• [PROVIDED PASSAGE]:
-*-*-

Nearly every day, some security vendor reaches out to me describing how its products and services could have prevented the Edward Snowden public-disclosure of NSA surveillance programs. These vendors talk about strong authentication, privileged account auditing, sensitive data controls, etc.
Yup, old Ed stirred the security pot in the vendor community but security professionals are also paying attention. In working with Vormetric on its 2014 Insider Threat Report, ESG research discovered that 45% of enterprise security professionals say that the Edward Snowden incident (i.e., his public disclosure about the NSA and its PRISM program) changed their organizations’ perspective on insider threats.
So everyone is focused on sensitive data discovery, classification, security, and monitoring. From a security perspective, that’s a very good thing, but it seems to me that some other important Snowdenesque issues have been virtually ignored. Yes, sensitive data security is critical, but CISOs need a perspective on privacy, culture, and business in addition to strong authentication, encryption, and logging.

-*-*-

• [PROBLEMS AND TASKS]:
A) In the passage on the Snowden disclosure and insider threats, what share of enterprise security professionals said the incident changed their organizations' perspective on insider threats?
B) Extend the passage on the Snowden disclosure and insider threats, picking up after its final sentence.

-*-*-

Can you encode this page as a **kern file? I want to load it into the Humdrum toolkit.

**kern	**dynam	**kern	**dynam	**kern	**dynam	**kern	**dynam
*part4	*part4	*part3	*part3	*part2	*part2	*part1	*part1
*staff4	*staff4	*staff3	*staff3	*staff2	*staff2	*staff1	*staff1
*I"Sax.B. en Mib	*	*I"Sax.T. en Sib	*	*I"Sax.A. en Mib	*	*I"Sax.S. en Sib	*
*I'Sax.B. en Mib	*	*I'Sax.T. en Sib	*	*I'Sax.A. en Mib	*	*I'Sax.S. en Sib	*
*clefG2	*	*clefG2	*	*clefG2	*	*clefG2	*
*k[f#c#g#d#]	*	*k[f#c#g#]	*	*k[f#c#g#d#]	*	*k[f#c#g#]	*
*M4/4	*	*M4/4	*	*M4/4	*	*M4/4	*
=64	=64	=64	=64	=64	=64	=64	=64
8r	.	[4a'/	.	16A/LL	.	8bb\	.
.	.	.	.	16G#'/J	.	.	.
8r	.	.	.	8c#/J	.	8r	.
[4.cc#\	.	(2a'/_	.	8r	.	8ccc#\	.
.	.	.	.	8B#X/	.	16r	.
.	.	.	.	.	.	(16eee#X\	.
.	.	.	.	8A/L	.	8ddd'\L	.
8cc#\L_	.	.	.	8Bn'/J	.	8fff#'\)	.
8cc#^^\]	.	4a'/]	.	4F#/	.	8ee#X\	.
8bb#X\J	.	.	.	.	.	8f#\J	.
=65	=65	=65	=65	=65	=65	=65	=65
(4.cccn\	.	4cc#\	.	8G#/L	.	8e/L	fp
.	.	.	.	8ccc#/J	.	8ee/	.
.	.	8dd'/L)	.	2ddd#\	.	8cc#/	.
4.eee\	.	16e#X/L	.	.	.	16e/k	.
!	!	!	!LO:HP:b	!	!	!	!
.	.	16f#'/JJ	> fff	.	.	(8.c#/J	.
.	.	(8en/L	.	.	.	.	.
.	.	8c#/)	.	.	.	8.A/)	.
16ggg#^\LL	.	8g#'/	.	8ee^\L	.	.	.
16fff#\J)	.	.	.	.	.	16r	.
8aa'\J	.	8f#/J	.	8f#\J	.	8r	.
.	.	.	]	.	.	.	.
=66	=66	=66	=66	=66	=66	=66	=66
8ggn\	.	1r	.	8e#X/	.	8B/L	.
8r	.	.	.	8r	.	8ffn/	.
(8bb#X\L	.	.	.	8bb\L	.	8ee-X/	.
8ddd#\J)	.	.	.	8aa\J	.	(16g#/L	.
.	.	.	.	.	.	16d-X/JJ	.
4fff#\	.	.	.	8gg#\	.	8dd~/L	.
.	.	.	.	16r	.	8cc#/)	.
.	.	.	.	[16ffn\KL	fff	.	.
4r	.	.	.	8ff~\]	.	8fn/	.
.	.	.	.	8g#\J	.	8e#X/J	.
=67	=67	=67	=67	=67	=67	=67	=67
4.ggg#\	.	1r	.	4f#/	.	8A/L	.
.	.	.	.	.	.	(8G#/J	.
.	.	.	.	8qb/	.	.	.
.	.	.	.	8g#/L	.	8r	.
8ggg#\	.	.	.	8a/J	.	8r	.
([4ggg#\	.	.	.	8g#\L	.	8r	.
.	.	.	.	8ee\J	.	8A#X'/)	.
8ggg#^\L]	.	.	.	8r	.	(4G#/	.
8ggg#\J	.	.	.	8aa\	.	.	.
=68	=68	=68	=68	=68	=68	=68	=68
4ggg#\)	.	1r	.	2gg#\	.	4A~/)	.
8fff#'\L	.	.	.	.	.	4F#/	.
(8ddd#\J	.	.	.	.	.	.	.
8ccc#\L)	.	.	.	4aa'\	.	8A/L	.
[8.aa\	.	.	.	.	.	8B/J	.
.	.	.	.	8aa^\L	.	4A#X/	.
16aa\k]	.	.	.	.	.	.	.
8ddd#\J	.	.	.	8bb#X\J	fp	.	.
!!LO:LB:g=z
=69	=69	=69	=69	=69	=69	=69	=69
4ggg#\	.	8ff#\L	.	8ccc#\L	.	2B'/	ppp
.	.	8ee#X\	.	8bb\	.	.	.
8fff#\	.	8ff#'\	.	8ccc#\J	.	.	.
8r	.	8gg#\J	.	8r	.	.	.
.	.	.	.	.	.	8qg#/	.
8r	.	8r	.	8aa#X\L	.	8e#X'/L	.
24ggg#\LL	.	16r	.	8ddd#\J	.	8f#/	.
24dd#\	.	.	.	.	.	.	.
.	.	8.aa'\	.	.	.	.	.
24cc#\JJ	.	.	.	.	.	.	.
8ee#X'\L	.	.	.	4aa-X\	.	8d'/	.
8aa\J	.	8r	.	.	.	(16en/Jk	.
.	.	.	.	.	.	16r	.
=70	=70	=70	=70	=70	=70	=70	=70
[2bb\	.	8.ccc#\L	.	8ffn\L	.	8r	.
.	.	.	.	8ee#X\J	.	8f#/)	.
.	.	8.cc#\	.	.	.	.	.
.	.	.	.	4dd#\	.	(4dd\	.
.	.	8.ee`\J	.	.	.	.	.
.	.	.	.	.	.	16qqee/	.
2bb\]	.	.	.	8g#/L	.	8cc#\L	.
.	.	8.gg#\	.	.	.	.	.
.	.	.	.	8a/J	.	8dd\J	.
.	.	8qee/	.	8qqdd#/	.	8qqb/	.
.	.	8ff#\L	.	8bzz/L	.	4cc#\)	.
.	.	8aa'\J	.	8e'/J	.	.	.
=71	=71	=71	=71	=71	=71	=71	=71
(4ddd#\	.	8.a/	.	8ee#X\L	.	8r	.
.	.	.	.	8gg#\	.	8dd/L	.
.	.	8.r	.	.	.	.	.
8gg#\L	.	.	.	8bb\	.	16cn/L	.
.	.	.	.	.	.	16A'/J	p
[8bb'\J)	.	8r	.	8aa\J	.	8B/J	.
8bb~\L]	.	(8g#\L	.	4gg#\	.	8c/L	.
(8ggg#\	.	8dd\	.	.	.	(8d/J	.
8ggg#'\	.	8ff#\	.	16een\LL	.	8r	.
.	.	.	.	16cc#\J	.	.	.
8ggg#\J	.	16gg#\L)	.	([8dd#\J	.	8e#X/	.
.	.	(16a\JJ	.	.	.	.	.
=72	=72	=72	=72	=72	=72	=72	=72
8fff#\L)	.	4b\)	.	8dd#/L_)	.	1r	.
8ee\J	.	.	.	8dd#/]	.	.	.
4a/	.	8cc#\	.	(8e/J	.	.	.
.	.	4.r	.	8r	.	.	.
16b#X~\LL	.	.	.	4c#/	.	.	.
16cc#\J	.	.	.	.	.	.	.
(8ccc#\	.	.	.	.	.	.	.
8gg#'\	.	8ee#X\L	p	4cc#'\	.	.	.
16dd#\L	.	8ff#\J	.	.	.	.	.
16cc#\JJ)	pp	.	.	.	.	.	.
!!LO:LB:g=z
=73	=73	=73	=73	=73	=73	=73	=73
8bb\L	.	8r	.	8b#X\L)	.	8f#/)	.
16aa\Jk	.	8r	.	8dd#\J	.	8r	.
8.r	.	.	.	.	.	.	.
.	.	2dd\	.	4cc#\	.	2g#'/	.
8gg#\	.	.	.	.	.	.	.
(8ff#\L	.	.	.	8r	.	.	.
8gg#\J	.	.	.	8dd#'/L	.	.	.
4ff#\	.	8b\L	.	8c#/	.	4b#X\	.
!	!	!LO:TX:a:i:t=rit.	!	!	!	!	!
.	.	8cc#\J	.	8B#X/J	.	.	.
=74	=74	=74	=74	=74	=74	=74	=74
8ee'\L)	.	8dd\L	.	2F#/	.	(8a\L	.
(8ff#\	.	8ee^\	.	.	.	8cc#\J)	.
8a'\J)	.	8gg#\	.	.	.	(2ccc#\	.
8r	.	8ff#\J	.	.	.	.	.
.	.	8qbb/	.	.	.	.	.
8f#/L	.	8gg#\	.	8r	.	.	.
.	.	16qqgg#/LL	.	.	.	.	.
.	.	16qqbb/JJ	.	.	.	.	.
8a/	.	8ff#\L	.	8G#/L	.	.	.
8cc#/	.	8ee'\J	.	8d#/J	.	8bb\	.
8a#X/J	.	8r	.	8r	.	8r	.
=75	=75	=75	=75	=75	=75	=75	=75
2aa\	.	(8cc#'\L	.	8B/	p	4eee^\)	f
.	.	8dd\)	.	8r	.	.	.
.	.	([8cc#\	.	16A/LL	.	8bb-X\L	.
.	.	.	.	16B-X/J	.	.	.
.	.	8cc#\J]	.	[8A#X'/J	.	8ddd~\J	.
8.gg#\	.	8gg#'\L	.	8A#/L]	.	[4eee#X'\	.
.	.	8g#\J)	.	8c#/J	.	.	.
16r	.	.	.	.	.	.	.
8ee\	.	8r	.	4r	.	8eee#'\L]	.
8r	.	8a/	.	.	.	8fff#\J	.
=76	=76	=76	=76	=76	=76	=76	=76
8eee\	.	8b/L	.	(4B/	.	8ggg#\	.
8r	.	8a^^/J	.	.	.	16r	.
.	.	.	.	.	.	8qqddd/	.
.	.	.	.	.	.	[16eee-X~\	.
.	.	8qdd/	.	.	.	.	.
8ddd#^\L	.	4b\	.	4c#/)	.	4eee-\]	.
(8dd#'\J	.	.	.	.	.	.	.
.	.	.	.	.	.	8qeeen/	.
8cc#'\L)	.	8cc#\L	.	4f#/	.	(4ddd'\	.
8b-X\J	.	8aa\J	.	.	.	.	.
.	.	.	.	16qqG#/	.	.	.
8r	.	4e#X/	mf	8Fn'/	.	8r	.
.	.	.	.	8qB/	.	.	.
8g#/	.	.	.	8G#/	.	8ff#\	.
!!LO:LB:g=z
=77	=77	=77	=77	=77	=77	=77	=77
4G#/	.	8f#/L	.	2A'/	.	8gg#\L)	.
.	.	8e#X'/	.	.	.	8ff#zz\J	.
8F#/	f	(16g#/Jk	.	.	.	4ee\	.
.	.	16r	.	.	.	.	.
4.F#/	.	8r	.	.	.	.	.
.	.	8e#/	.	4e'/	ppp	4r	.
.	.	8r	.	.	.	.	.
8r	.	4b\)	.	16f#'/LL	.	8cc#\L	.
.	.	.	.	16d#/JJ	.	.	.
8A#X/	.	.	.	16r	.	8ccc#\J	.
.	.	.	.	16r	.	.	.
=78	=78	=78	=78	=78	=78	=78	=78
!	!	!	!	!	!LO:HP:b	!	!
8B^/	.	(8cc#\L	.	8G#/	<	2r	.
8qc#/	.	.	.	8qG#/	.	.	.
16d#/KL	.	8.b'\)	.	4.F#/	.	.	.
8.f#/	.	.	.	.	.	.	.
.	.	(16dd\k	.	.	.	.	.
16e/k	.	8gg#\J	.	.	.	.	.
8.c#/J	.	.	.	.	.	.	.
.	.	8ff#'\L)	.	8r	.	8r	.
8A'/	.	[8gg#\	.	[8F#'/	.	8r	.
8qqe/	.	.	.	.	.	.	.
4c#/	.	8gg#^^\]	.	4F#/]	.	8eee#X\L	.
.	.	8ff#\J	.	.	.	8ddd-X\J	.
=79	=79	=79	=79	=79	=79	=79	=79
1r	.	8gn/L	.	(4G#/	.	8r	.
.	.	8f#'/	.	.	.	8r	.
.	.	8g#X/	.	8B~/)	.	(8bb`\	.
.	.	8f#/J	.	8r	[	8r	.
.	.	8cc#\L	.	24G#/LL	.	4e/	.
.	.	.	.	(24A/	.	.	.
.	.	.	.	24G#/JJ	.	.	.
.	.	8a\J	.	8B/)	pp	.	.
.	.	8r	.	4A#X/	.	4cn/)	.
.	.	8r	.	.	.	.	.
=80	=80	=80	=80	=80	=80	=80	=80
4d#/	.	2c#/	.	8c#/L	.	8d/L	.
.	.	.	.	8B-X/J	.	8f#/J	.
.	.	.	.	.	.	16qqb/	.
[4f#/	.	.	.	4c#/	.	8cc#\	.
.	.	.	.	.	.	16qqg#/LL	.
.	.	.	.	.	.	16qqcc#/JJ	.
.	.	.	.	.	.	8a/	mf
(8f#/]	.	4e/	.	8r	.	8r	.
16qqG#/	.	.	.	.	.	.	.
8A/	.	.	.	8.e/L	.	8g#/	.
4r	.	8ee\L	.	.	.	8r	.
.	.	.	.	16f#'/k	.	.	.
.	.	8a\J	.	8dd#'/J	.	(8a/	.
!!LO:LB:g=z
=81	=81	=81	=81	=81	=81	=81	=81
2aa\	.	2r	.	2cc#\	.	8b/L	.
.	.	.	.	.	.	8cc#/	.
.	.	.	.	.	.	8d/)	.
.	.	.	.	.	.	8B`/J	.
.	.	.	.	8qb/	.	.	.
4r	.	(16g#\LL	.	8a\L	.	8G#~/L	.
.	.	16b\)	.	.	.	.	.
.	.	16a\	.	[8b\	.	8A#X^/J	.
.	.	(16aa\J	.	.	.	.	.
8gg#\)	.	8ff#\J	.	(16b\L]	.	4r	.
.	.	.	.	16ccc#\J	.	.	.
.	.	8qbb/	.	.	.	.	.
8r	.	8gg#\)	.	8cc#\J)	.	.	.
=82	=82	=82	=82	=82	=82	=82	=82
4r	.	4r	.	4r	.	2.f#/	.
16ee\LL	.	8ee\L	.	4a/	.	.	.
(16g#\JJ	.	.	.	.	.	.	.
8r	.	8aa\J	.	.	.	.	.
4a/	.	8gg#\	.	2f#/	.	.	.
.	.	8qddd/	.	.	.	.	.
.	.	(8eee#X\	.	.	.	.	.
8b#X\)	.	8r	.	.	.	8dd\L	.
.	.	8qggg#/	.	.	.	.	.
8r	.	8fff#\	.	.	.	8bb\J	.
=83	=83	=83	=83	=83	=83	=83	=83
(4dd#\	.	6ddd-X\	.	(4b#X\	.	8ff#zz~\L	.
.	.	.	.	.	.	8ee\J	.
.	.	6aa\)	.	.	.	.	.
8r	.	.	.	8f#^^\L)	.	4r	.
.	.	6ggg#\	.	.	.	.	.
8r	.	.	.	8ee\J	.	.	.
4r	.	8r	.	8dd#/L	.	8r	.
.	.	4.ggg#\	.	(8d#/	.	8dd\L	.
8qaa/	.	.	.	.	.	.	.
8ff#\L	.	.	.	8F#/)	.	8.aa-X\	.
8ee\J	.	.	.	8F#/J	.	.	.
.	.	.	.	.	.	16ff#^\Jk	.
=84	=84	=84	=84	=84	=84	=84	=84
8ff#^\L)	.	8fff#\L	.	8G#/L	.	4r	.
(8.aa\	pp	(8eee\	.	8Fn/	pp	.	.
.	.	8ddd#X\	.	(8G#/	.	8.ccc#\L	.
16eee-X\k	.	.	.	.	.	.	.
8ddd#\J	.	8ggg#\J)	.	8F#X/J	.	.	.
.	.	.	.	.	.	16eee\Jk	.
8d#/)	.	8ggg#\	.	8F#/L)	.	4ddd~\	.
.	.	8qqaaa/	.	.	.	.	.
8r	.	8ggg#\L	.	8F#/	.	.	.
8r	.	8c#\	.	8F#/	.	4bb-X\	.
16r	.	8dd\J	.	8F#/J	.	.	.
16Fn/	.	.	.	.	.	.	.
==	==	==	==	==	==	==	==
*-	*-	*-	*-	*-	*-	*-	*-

-*-*-

• [EXPECTED RESULTS]:
A) 45%

B)
In my humble opinion, CISOs should think through the whole Snowden affair and ask themselves and their organizations the following questions:
- Does your organization have any business processes that could be perceived as an invasion of privacy? Clearly, Mr. Snowden believed that the NSA was doing so; to the point that he was willing to publicly disclose the practice in spite of great personal risk. If your organization is keeping close tabs on employees, monitoring employee Facebook accounts, conducting background checks, or selling customer data to third parties, you may want to assess whether these business processes may be seen as offensive by some or a large number of your employees. If so, you are likely at risk for a Snowden-like event.
- Does your organization employ a large number of “millennials?” According to a poll conducted by Time magazine, 70% of those aged 18-34 thought that Snowden did a good thing in disclosing the NSA surveillance program as compared to 50% for ages 35-54, and 47% for those aged 55 and over. A Pew Research poll provided similar results. Millenials are known to be optimistic, tech savvy, and team players, but also somewhat fickle, narcissistic, and suspicious. They are also highly connected to social media in numerous forms (like Anonymous, which had 4chan, Encyclopedia Dramatica, and other social sites). Corporate executives (led by HR) should understand how their organization’s mission and operating procedures align with the millennial mindset. If it is out of balance, it shouldn’t come as a surprise when sensitive corporate secrets find their way to Facebook and Twitter.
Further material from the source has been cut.